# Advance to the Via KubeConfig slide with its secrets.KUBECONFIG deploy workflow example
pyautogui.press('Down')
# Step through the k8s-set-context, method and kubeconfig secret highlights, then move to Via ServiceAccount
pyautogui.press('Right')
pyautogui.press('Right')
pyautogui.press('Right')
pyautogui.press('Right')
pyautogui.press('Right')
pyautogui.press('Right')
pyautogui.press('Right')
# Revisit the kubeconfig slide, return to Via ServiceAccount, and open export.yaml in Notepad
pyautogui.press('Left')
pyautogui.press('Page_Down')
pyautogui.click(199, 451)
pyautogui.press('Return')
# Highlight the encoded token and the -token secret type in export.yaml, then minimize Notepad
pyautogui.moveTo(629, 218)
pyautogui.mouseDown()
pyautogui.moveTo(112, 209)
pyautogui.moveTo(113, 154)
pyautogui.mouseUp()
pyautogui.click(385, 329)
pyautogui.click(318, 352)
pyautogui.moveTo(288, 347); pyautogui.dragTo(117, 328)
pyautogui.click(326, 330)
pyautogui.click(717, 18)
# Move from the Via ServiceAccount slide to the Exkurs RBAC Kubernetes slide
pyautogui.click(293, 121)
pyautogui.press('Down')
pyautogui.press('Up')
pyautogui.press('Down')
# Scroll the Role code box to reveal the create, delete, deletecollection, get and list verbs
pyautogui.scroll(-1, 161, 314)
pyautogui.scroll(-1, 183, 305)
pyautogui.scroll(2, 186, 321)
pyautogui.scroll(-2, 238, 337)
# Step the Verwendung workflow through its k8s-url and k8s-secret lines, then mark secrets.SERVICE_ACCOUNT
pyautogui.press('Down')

==================================================

• **EXERCISE BRIEF**: Could you please copy the lines of the listing above exactly, from its first line through the line bearing "pyautogui.press('Return')", and nothing more?

• **EXERCISE ANSWER**:
# Advance to the Via KubeConfig slide with its secrets.KUBECONFIG deploy workflow example
pyautogui.press('Down')
# Step through the k8s-set-context, method and kubeconfig secret highlights, then move to Via ServiceAccount
pyautogui.press('Right')
pyautogui.press('Right')
pyautogui.press('Right')
pyautogui.press('Right')
pyautogui.press('Right')
pyautogui.press('Right')
pyautogui.press('Right')
# Revisit the kubeconfig slide, return to Via ServiceAccount, and open export.yaml in Notepad
pyautogui.press('Left')
pyautogui.press('Page_Down')
pyautogui.click(199, 451)
pyautogui.press('Return')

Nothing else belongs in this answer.